The truth is, sometimes cover letters can be stressful, but they are always important and can make you stand out. I did a little bit of research and reached out to a few hiring managers to help you really nail your next cover letter.
Write a cover letter.
I know, it seems obvious, but Angela Zoes, hiring manager at Falls Communications, says you’d be surprised how many applicants only send in a resume; she gives you bonus points if you send in a cover letter! So, it may seem needless, but the cover letter complements your resume and could actually put you a step ahead of another applicant! Be sure to address the letter to an actual person. If you can’t find the name of a person, say, ‘Dear hiring manager/team,’ never say ‘To whom it may concern.’
Tell a story.
As aspiring PR pros, we know storytelling is the very core of our profession and the same is true when we are advocating for ourselves. Your cover letter is what the hiring manager will see even before they read your resume, so it’s important to make your cover letter informative, yet compelling. What will make them want to keep reading and look at your resume? Start off with a personal or professional story that will help connect you to the position you’re applying for. True Digital Communications Controller, Leah Mussay, says your cover letter allows you to highlight your skills and why you’re a good fit for the position.
Keep it short. PROOFREAD.
The hiring manager at your prospective company will be reading through a bunch of cover letters and resumes, and yours should stand out. Be clear, concise and to the point. Your cover letter shouldn’t be more than 250-300 words and about three to four paragraphs in length. They want to know who you are, why you’re a good fit and why you want a job at their company. Don’t forget to proofread, proofread and proofread! This is your first impression, so don’t let a grammar error stop you from getting the job.

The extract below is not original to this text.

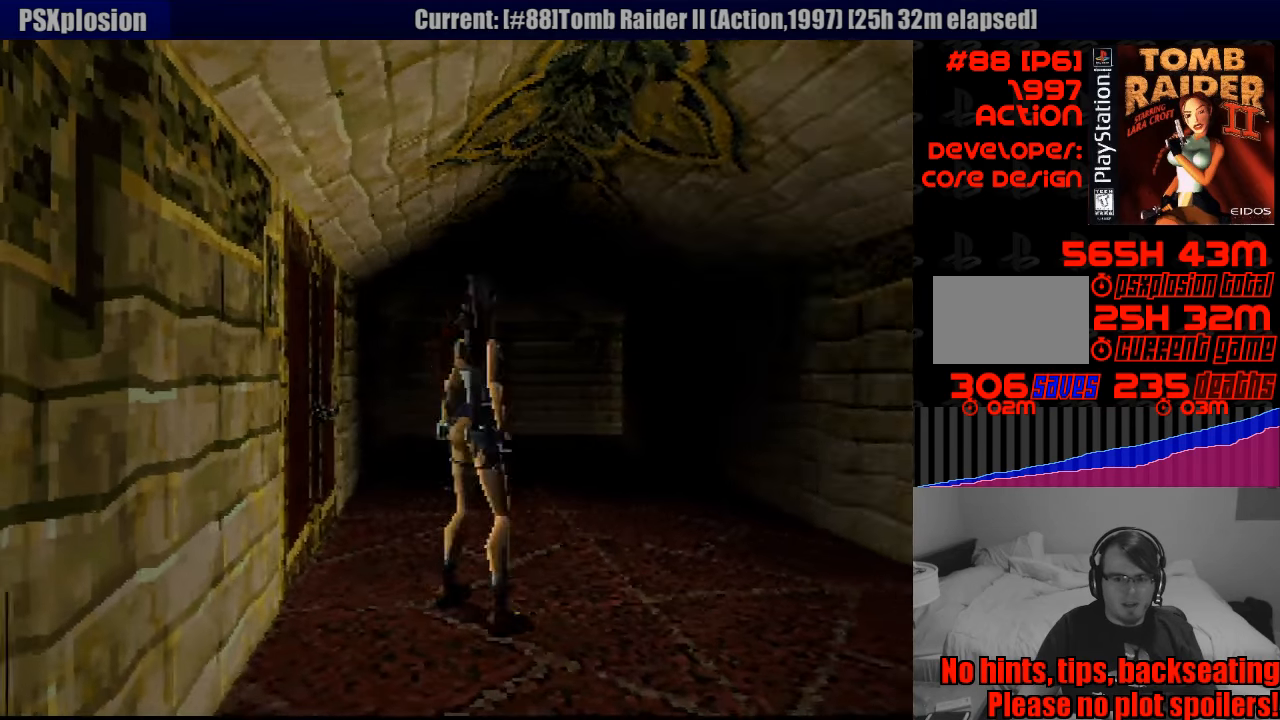
{"buttons": ["DPAD_UP", "DPAD_LEFT"], "events": [[66, "DPAD_LEFT", "down"], [200, "DPAD_UP", "down"], [433, "DPAD_UP", "up"], [450, "DPAD_UP", "down"]]}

Your cover letter should showcase your relevant experience and what you hope to learn at the company. Really look at the job description, pull out the keywords it used and incorporate them into your letter where it fits. This shows the employer exactly what you can bring to the table and shows a willingness to learn new projects too.
Don’t be too formal.
Remember! The cover letter is your first impression on a prospective employer and they want to see some personality. Show your personality and enthusiasm for the job with your word choice and experience you show--don’t use jargon, especially when it doesn’t make sense.